BEGIN

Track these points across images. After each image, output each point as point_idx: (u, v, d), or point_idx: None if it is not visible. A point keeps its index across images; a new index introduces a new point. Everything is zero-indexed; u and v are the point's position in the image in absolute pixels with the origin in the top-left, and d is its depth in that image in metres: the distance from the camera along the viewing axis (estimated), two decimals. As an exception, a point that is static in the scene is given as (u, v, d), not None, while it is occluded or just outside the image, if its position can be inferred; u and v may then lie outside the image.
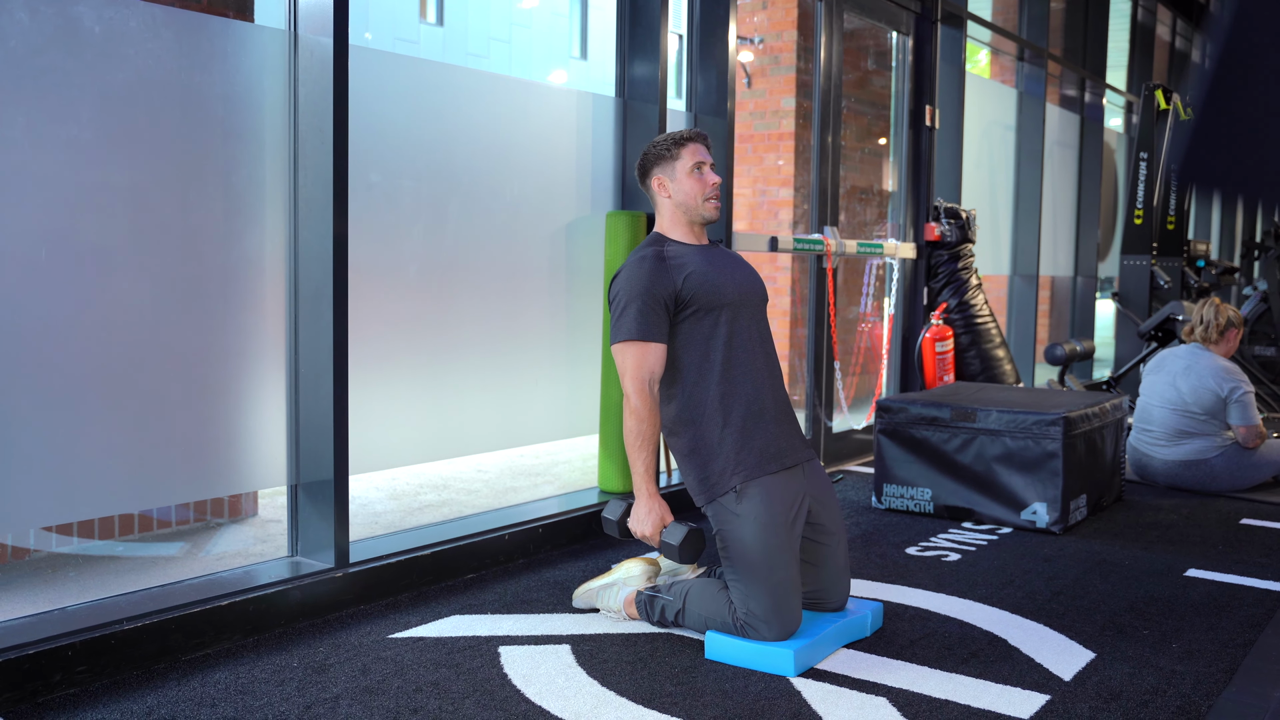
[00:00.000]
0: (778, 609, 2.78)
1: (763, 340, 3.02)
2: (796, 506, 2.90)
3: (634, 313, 2.85)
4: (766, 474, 2.87)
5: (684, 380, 2.92)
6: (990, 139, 7.45)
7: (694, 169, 2.99)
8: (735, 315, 2.94)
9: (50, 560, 3.65)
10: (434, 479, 5.03)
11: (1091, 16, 8.73)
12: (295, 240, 3.23)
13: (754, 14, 7.45)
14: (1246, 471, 4.92)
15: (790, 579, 2.82)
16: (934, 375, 6.03)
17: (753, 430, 2.90)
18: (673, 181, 3.01)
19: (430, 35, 19.90)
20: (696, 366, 2.91)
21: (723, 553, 2.88)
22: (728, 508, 2.86)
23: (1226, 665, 2.83)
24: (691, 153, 3.00)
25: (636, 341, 2.84)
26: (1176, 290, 7.92)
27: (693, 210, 3.00)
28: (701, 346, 2.91)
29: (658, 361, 2.86)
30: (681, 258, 2.95)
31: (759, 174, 7.48)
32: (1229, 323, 5.05)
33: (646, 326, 2.84)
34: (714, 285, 2.92)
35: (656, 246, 2.98)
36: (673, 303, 2.89)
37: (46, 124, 2.72)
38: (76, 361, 2.81)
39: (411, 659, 2.80)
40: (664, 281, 2.87)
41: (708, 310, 2.91)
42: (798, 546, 2.89)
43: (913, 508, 4.52)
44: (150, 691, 2.58)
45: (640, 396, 2.83)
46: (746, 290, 3.00)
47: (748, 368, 2.94)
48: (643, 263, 2.91)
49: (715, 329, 2.92)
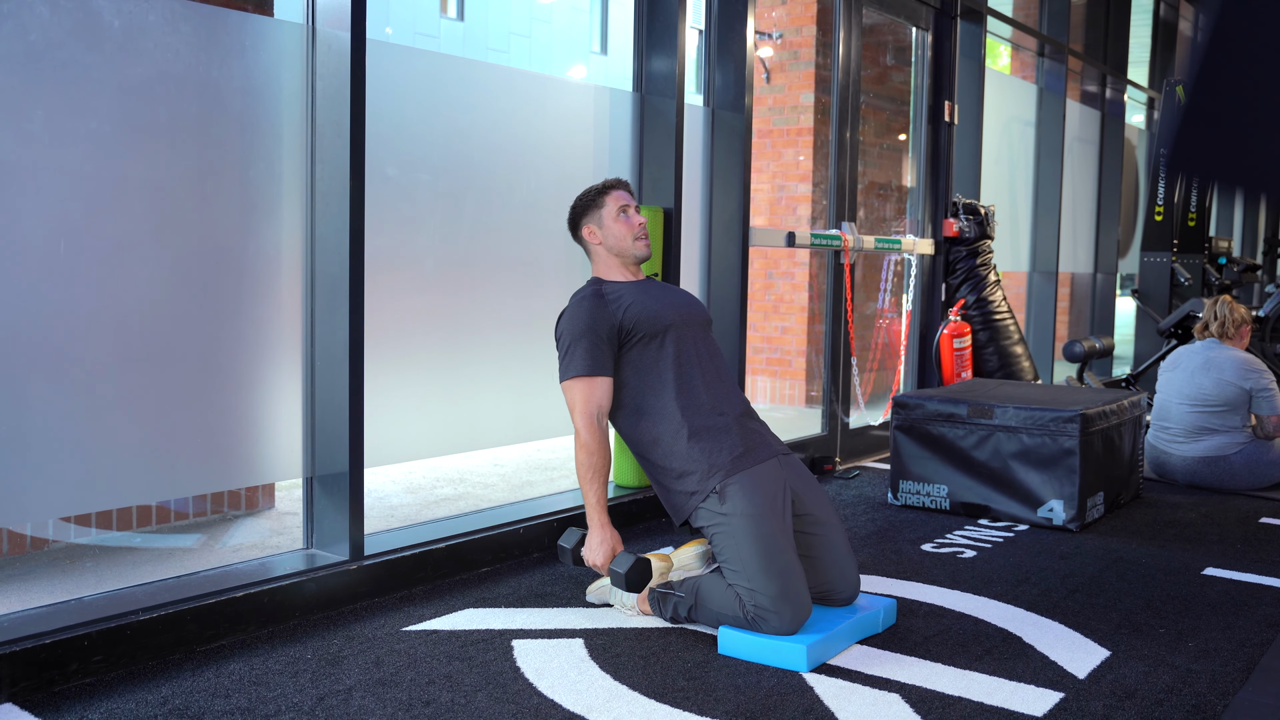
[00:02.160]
0: (785, 594, 2.78)
1: (711, 355, 3.15)
2: (781, 495, 2.95)
3: (579, 350, 2.98)
4: (742, 470, 2.92)
5: (643, 404, 3.04)
6: (1010, 135, 7.41)
7: (619, 213, 3.17)
8: (680, 336, 3.08)
9: (68, 550, 3.68)
10: (450, 473, 5.05)
11: (1113, 12, 8.67)
12: (312, 234, 3.24)
13: (773, 9, 7.44)
14: (1266, 469, 4.89)
15: (792, 564, 2.84)
16: (951, 371, 6.00)
17: (719, 435, 2.99)
18: (601, 228, 3.18)
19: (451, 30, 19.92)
20: (652, 388, 3.03)
21: (721, 557, 2.90)
22: (713, 511, 2.90)
23: (1243, 665, 2.81)
24: (615, 199, 3.19)
25: (583, 377, 2.97)
26: (1197, 287, 7.87)
27: (624, 251, 3.17)
28: (653, 369, 3.04)
29: (605, 395, 2.99)
30: (619, 293, 3.11)
31: (777, 169, 7.46)
32: (1243, 319, 5.09)
33: (591, 362, 2.97)
34: (653, 312, 3.07)
35: (594, 287, 3.14)
36: (616, 335, 3.03)
37: (66, 117, 2.73)
38: (95, 354, 2.84)
39: (425, 651, 2.82)
40: (604, 317, 3.02)
41: (652, 335, 3.05)
42: (791, 533, 2.91)
43: (929, 504, 4.51)
44: (165, 682, 2.60)
45: (589, 430, 2.96)
46: (686, 313, 3.15)
47: (701, 381, 3.06)
48: (582, 302, 3.06)
49: (662, 350, 3.05)
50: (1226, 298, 5.17)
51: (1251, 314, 5.17)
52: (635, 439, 3.06)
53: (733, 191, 4.70)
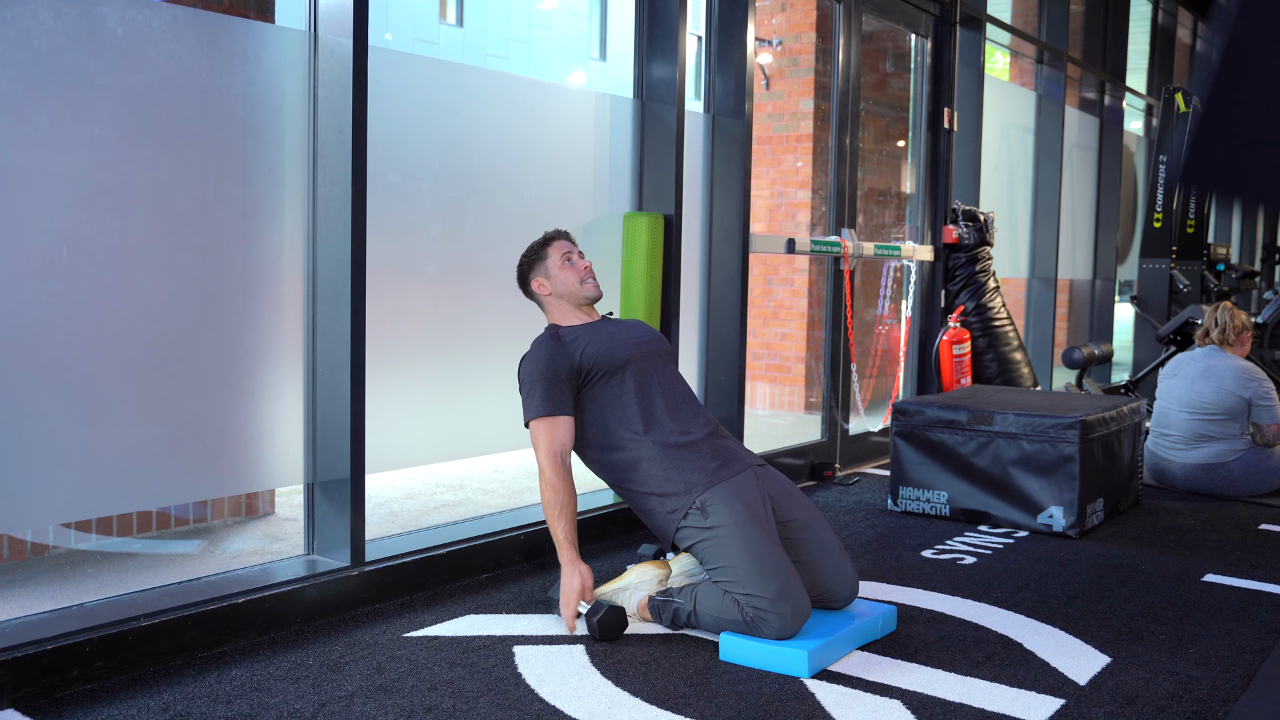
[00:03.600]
0: (782, 593, 2.79)
1: (673, 382, 3.22)
2: (761, 502, 2.99)
3: (540, 392, 3.06)
4: (719, 482, 2.98)
5: (612, 438, 3.11)
6: (1009, 141, 7.42)
7: (564, 260, 3.28)
8: (639, 369, 3.15)
9: (69, 556, 3.68)
10: (450, 479, 5.05)
11: (1111, 19, 8.69)
12: (314, 240, 3.25)
13: (772, 16, 7.45)
14: (1265, 476, 4.90)
15: (784, 562, 2.86)
16: (951, 378, 6.01)
17: (690, 453, 3.06)
18: (549, 278, 3.29)
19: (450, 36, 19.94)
20: (618, 421, 3.10)
21: (713, 571, 2.92)
22: (697, 527, 2.94)
23: (1243, 671, 2.82)
24: (557, 248, 3.30)
25: (545, 418, 3.04)
26: (1195, 294, 7.88)
27: (574, 295, 3.27)
28: (616, 403, 3.11)
29: (566, 434, 3.06)
30: (575, 335, 3.19)
31: (776, 176, 7.47)
32: (1243, 326, 5.09)
33: (552, 402, 3.05)
34: (609, 350, 3.15)
35: (551, 332, 3.23)
36: (575, 376, 3.11)
37: (69, 123, 2.74)
38: (96, 359, 2.84)
39: (426, 658, 2.82)
40: (563, 358, 3.10)
41: (611, 372, 3.12)
42: (777, 537, 2.95)
43: (929, 510, 4.51)
44: (167, 688, 2.60)
45: (554, 468, 3.01)
46: (644, 346, 3.23)
47: (665, 408, 3.13)
48: (541, 346, 3.16)
49: (624, 385, 3.12)
50: (1227, 304, 5.18)
51: (1251, 321, 5.19)
52: (610, 470, 3.13)
53: (733, 198, 4.71)
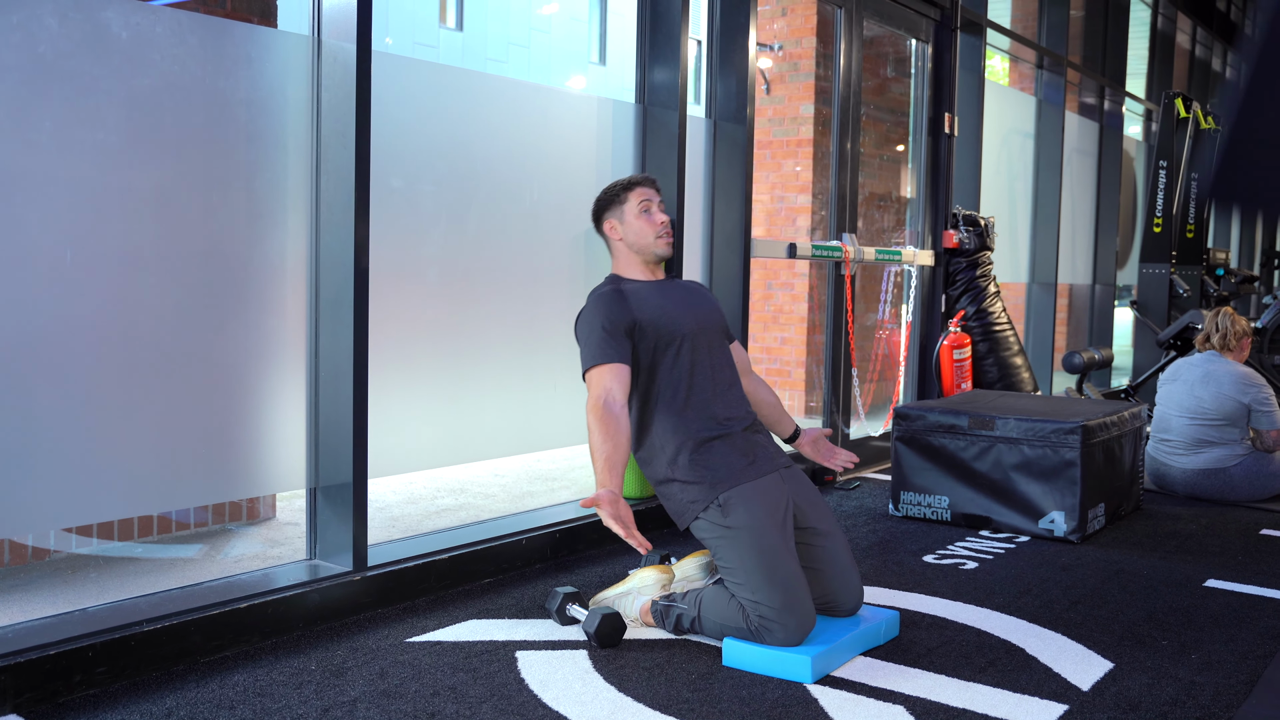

END

__WHAT TO PRODUCE__
In the records above, find the line with "35: (656, 246, 2.98)" and the line with "53: (733, 191, 4.70)". Write out exactly those lines and every one between, with no pictures and no other lines.

__EXPECTED ANSWER__
35: (656, 246, 2.98)
36: (673, 303, 2.89)
37: (46, 124, 2.72)
38: (76, 361, 2.81)
39: (411, 659, 2.80)
40: (664, 281, 2.87)
41: (708, 310, 2.91)
42: (798, 546, 2.89)
43: (913, 508, 4.52)
44: (150, 691, 2.58)
45: (640, 396, 2.83)
46: (746, 290, 3.00)
47: (748, 368, 2.94)
48: (643, 263, 2.91)
49: (715, 329, 2.92)
[00:02.160]
0: (785, 594, 2.78)
1: (711, 355, 3.15)
2: (781, 495, 2.95)
3: (579, 350, 2.98)
4: (742, 470, 2.92)
5: (643, 404, 3.04)
6: (1010, 135, 7.41)
7: (619, 213, 3.17)
8: (680, 336, 3.08)
9: (68, 550, 3.68)
10: (450, 473, 5.05)
11: (1113, 12, 8.67)
12: (312, 234, 3.24)
13: (773, 9, 7.44)
14: (1266, 469, 4.89)
15: (792, 564, 2.84)
16: (951, 371, 6.00)
17: (719, 435, 2.99)
18: (601, 228, 3.18)
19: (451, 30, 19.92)
20: (652, 388, 3.03)
21: (721, 557, 2.90)
22: (713, 511, 2.90)
23: (1243, 665, 2.81)
24: (615, 199, 3.19)
25: (583, 377, 2.97)
26: (1197, 287, 7.87)
27: (624, 251, 3.17)
28: (653, 369, 3.04)
29: (605, 395, 2.99)
30: (619, 293, 3.11)
31: (777, 169, 7.46)
32: (1243, 319, 5.09)
33: (591, 362, 2.97)
34: (653, 312, 3.07)
35: (594, 287, 3.14)
36: (616, 335, 3.03)
37: (66, 117, 2.73)
38: (95, 354, 2.84)
39: (425, 651, 2.82)
40: (604, 317, 3.02)
41: (652, 335, 3.05)
42: (791, 533, 2.91)
43: (929, 504, 4.51)
44: (165, 682, 2.60)
45: (589, 430, 2.96)
46: (686, 313, 3.15)
47: (701, 381, 3.06)
48: (582, 302, 3.06)
49: (662, 350, 3.05)
50: (1226, 298, 5.17)
51: (1251, 314, 5.17)
52: (635, 439, 3.06)
53: (733, 191, 4.70)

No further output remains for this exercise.